Wendy Fisher: international referee in only 4 years

It took Wendy Fisher from the Cayman Islands only four years to become an international referee. She’ll be heading to Portugal for the Algarve Cup later this week.

“I expect to gain a lot of experience in the internationals scene, being that this is my first international tournament and contact with other international referees”, Wendy Fisher says in an interview with Dutch Referee Blog. “I expect to learn and meet new people and cultures.”

Wendy Fisher - photo provided by referee.

Wendy Fisher – photo provided by referee.

You’ve only been a referee for a short time. How did you manage to get on the Fifa list so fast?
Wendy Fisher: “I started as a football player and after a while I made the decision to not be a player, but to continue with the sport as an official. I started refereeing in 2009, and I became enthused and excited about performing to the highest level to get on the list. Every opportunity I got to officiate, I did it with a passion, as football is a passionate sport to me. Making the FIFA list within a short time, was showing my leaders that I wanted this opportunity to represent my country.”

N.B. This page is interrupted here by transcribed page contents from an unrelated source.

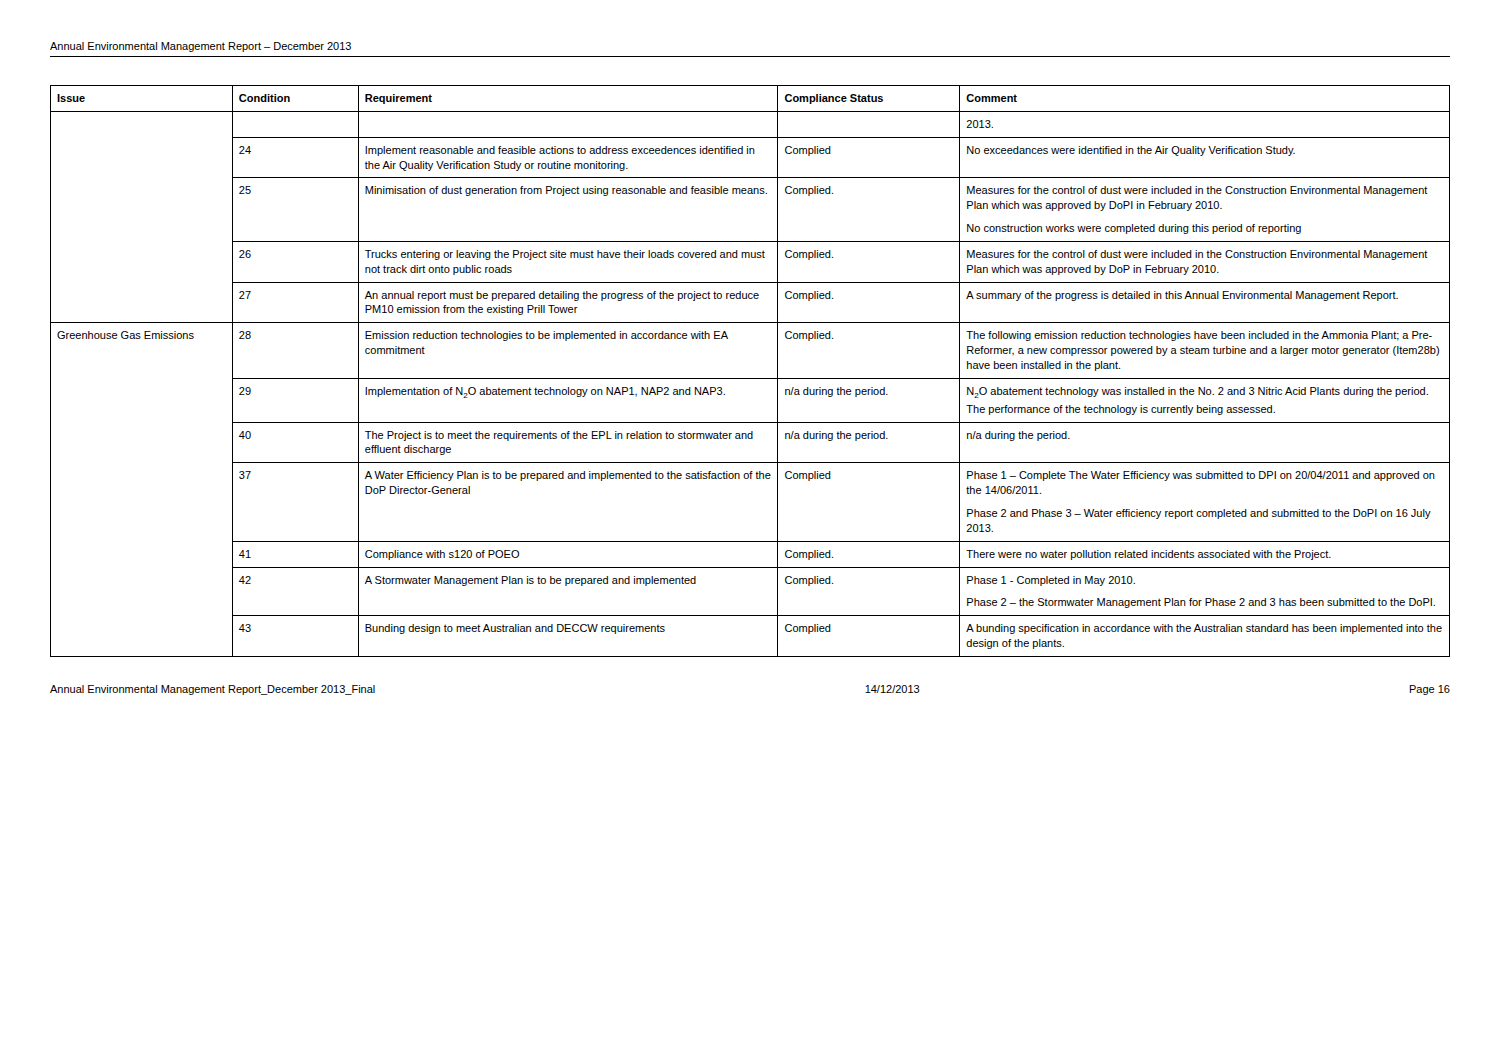Annual Environmental Management Report – December 2013
| Issue | Condition | Requirement | Compliance Status | Comment |
| --- | --- | --- | --- | --- |
| | | | | 2013. |
| 24 | Implement reasonable and feasible actions to address exceedences identified in the Air Quality Verification Study or routine monitoring. | Complied | No exceedances were identified in the Air Quality Verification Study. |
| 25 | Minimisation of dust generation from Project using reasonable and feasible means. | Complied. | Measures for the control of dust were included in the Construction Environmental Management Plan which was approved by DoPI in February 2010. No construction works were completed during this period of reporting |
| 26 | Trucks entering or leaving the Project site must have their loads covered and must not track dirt onto public roads | Complied. | Measures for the control of dust were included in the Construction Environmental Management Plan which was approved by DoP in February 2010. |
| 27 | An annual report must be prepared detailing the progress of the project to reduce PM10 emission from the existing Prill Tower | Complied. | A summary of the progress is detailed in this Annual Environmental Management Report. |
| Greenhouse Gas Emissions | 28 | Emission reduction technologies to be implemented in accordance with EA commitment | Complied. | The following emission reduction technologies have been included in the Ammonia Plant; a Pre-Reformer, a new compressor powered by a steam turbine and a larger motor generator (Item28b) have been installed in the plant. |
| 29 | Implementation of N 2 O abatement technology on NAP1, NAP2 and NAP3. | n/a during the period. | N 2 O abatement technology was installed in the No. 2 and 3 Nitric Acid Plants during the period. The performance of the technology is currently being assessed. |
| 40 | The Project is to meet the requirements of the EPL in relation to stormwater and effluent discharge | n/a during the period. | n/a during the period. |
| 37 | A Water Efficiency Plan is to be prepared and implemented to the satisfaction of the DoP Director-General | Complied | Phase 1 – Complete The Water Efficiency was submitted to DPI on 20/04/2011 and approved on the 14/06/2011. Phase 2 and Phase 3 – Water efficiency report completed and submitted to the DoPI on 16 July 2013. |
| 41 | Compliance with s120 of POEO | Complied. | There were no water pollution related incidents associated with the Project. |
| 42 | A Stormwater Management Plan is to be prepared and implemented | Complied. | Phase 1 - Completed in May 2010. Phase 2 – the Stormwater Management Plan for Phase 2 and 3 has been submitted to the DoPI. |
| 43 | Bunding design to meet Australian and DECCW requirements | Complied | A bunding specification in accordance with the Australian standard has been implemented into the design of the plants. |
Annual Environmental Management Report_December 2013_Final
14/12/2013
Page 16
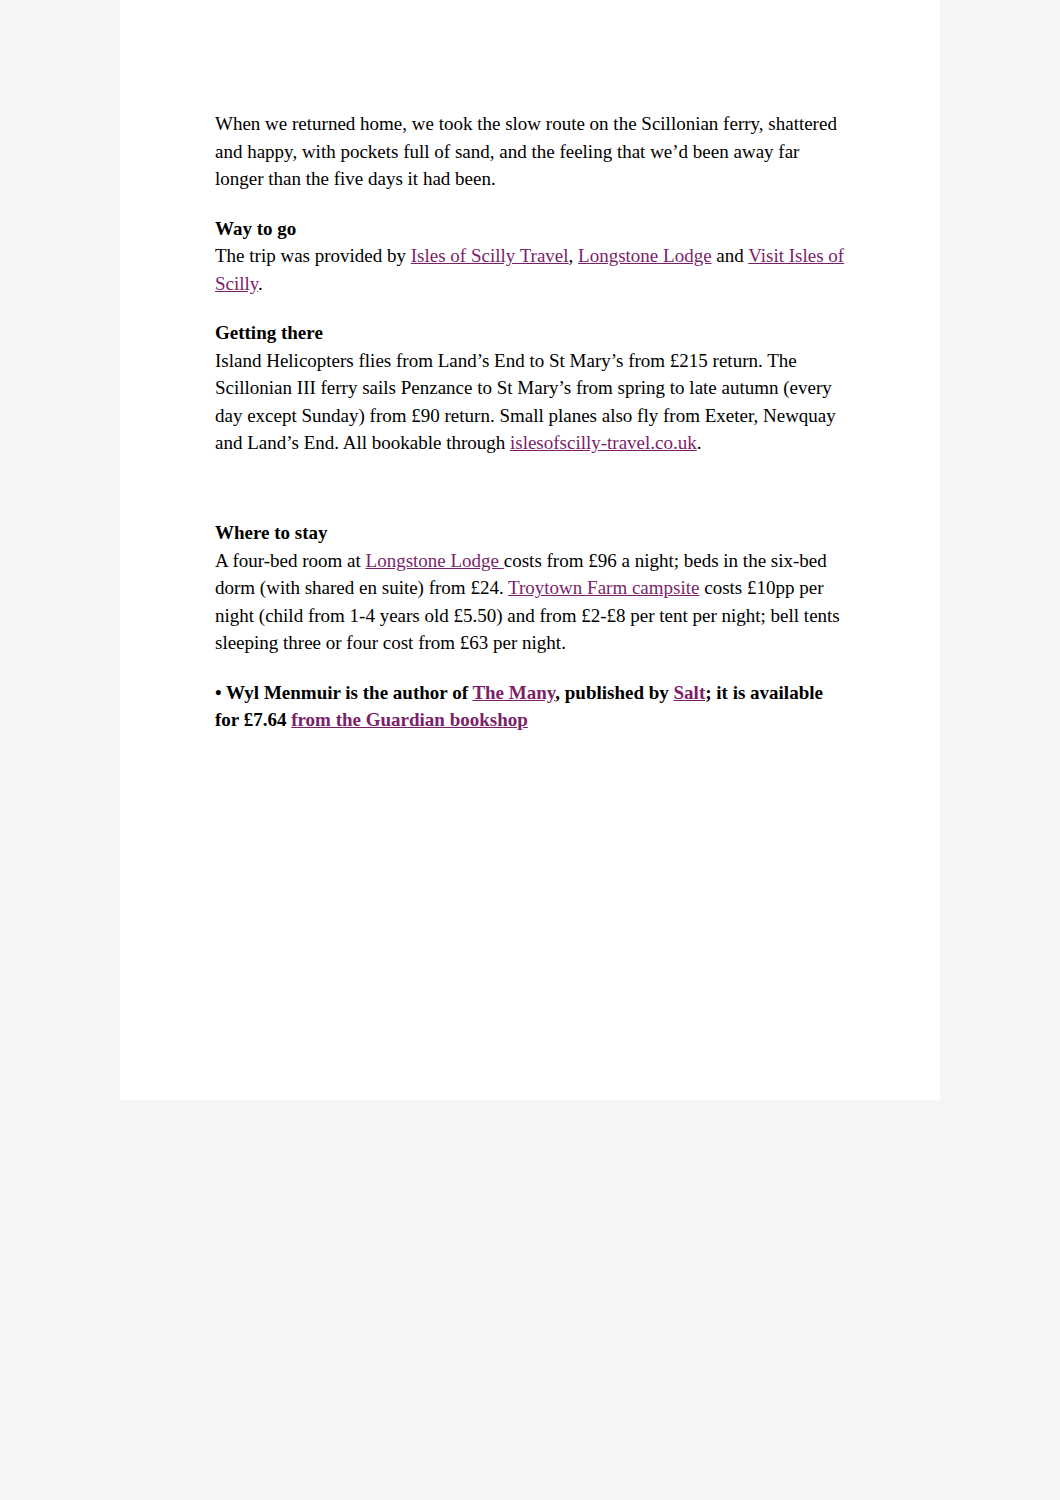When we returned home, we took the slow route on the Scillonian ferry, shattered and happy, with pockets full of sand, and the feeling that we’d been away far longer than the five days it had been.
Way to go
The trip was provided by Isles of Scilly Travel, Longstone Lodge and Visit Isles of Scilly.
Getting there
Island Helicopters flies from Land’s End to St Mary’s from £215 return. The Scillonian III ferry sails Penzance to St Mary’s from spring to late autumn (every day except Sunday) from £90 return. Small planes also fly from Exeter, Newquay and Land’s End. All bookable through islesofscilly-travel.co.uk.
Where to stay
A four-bed room at Longstone Lodge costs from £96 a night; beds in the six-bed dorm (with shared en suite) from £24. Troytown Farm campsite costs £10pp per night (child from 1-4 years old £5.50) and from £2-£8 per tent per night; bell tents sleeping three or four cost from £63 per night.
• Wyl Menmuir is the author of The Many, published by Salt; it is available for £7.64 from the Guardian bookshop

How do you combine your full time job als civil officer at the Department of Vehicle and Drivers’ Licensing and your life as mother of three children with refereeing?
Wendy Fisher: “Being a Government employee with the Department of Vehicle & Drivers’ Licensing and a full time mother and officiating is hard work, but as a little girl growing up in the Cayman Islands, I’ve always had to set priorities and goals and create opportunities. Having that mentality to prioritise and set goals, has stuck with me as an adult. Being a mother of three (two boys and one girl), I have to be able to manage my time wisely. I also have the support from my employer and my children who are my biggest supporter’s with my refereeing career, which drives me to do what I do.”

The number of female referees is way behind in most countries compared to the number of male referees. You started refereeing after playing football. Is that a problem in your country too? Why should young women or female ex-players start whistling?

Wendy Fisher: “In the Cayman Islands we are trying to encourage a lot of players to become referees while still being a player. We have a referee drive every year to encourage and recruit new referees on an annually basis by conducting this drive we have an estimate of some five to six referees who join our group.”

Wendy Fisher - photo provided by referee.

Wendy Fisher – photo provided by referee.

“We have seen over the years that our male list has a significant growth over our female list, so we have a current focus to drive females to join our group.”

“Young women and ex-players, I think, should become referees, because of their experience and knowledge; also if it is a passionate sport to them, they should remain with the sport just in a different capacity. I thought being a player was fun, but after I was introduced to officiating, I found that I enjoy it a little more than being a player. You learn so much more than a player, not saying that players don’t learn much of the sport, but the officials have to learn the sport inside out. In some countries some players don’t get the opportunity to travel as a player at an high level, but when you are an official of the game, you learn different cultures and meet new people.”

Your refereeing colleague Carline Reid-Willis was the first female international referee from your country, just one year before you got selected for the Fifa list in 2013. How important is she for you to learn from and is it difficult for referees in your country that there’s not many international experience so far?
Wendy Fisher: “Mrs. Carline Reid-Willis is a very important person to me personally as well as in my refereeing career. Mrs. Reid-Willis is a Physical Education teacher with one of the high schools here in the Cayman Islands, with her knowledge and experience she helps me to train, keep fit and stay focused on and off the field of play.”

How are the training facilities in your country?
Wendy Fisher: “The training facilities here in the Cayman Islands are great, the referees have the access to the grounds, which allows us to train and prepare for the officiating of games.”

When will you go to Portugal and meet the other referees? And what do you expect from the Algarve Cup?

Wendy Fisher: “I have to be in Portugal for the 28th February 2014 where I will meet the other referees. I expect to gain a lot of experience in the internationals scene, being that this is my first international tournament and contact with other international referees – I expect to learn and meet new people and cultures.”

What are your goals in refereeing?
Wendy Fisher: “My refereeing goal is to continue to excel to the highest level of my refereeing career and to share those experiences with my referee colleagues.”

Can we see you at the 2015 World Cup in Canada?
Wendy Fisher: “I would be enthused to be at 2015 World Cup in Canada, but that all depends on my performance and the selection committee who select the referees.”